Increasingly, people are getting oversensitive. This seems to be most evident on college campuses, where students, who just became politically active repeatedly have knee-jerk reactions to something said or done, going so far as quelling freedom of speech. This month at Cardiff University in the feminist activist Germaine Greer was scheduled to give a lecture called "Women & Power: The Lessons of the 20th Century". However, because of student protests of her and a fear for her safety, Greer has decided not to attend. The protests started over her comments about transgenders, specifically that transgender women are not actually women. She stated that “the insistence that man-made women be accepted as women is the institutional expression of the mistaken conviction that women are defective males.” While I don’t necessarily agree with her point of view, it’s absurd to silence her on a university campus, the one place where hotly contentious ideas and topics are meant to be discussed and debated.

Germaine Greer: Transgender women are 'not women' - Newsnight

Religion is another area that just can’t be ridiculed these days. Holocaust deniers, anti-vaxxers: these people hold ridiculous beliefs with nothing to back them up and their ideas are mocked all the time, but if that belief is in an invisible man in sky, you better bite your tongue. The late Christopher Hitchens (God bless him) spent the later years of his life consistently exposing the absurdities in religion, making a lot of people very uncomfortable and try to stop him from speaking. Bill Maher is another figure who consistently takes heat for his opinions on religion. He has been repeatedly labeled a bigot, but only when deriding Islam, even though he constantly talks about Christianity as well. It’s just another example of how insincere and capricious people are when deciding what topic they’re going to get upset about that month.

Real Time with Bill Maher: Ben Affleck, Sam Harris and Bill Maher Debate Radical Islam (HBO)

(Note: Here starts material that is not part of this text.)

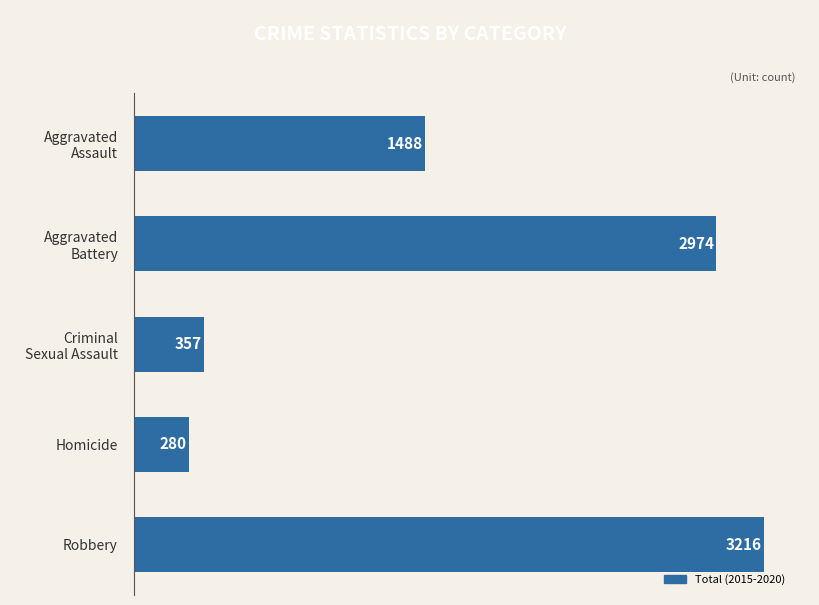

How many series are shown in this chart?

1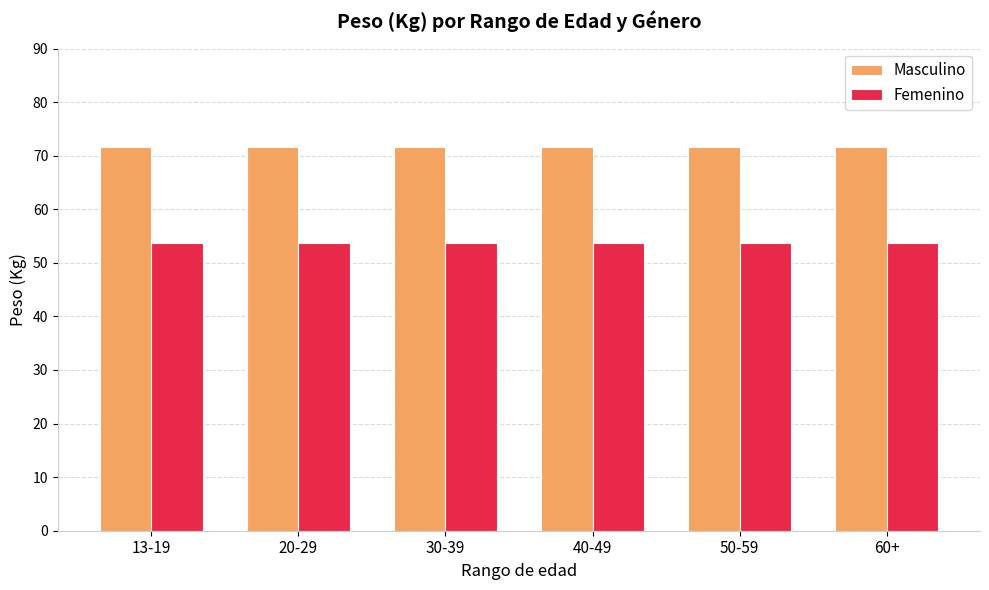

What are all the series names shown in the legend?

Masculino, Femenino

Comedy is by far the most ridiculous example of people getting upset. Whining over a joke told is the worst possible use of a person's time and energy. For many, there are particular areas or topics that can’t be joked about; that one thing that right now is sacred and cannot be offended. This is an insane and dangerous position to take. If we start putting protective walls around certain ideas or groups, sparing them any ridicule, we could be on a very slippery slope to a sanitized, inert society. Speaking of college campuses and how politically correct kids are getting, Jerry Seinfeld won’t even play them anymore. He says, “they just want to use these words: ‘That’s racist;’ ‘That’s sexist;’ ‘That’s prejudice.’ They don’t know what the hell they’re talking about.” The insanely dark comic, Anthony Jeselnik takes the offensive when it comes to this issue. His entire act consists of jokes about horrible things. In his recent Netflix comedy special Thoughts and Prayers (which I highly recommend), he illuminated his stance discussing how he makes jokes about tragedies the day they happen: “I don’t believe in too soon, I’m on a tight schedule.”

No topics are too sensitive and sacred cows can't exist if we want to be a society of grown ups. It's okay to be offended by something you don't agree with, but you should never use your being offended as a reason to silence or censor someone else.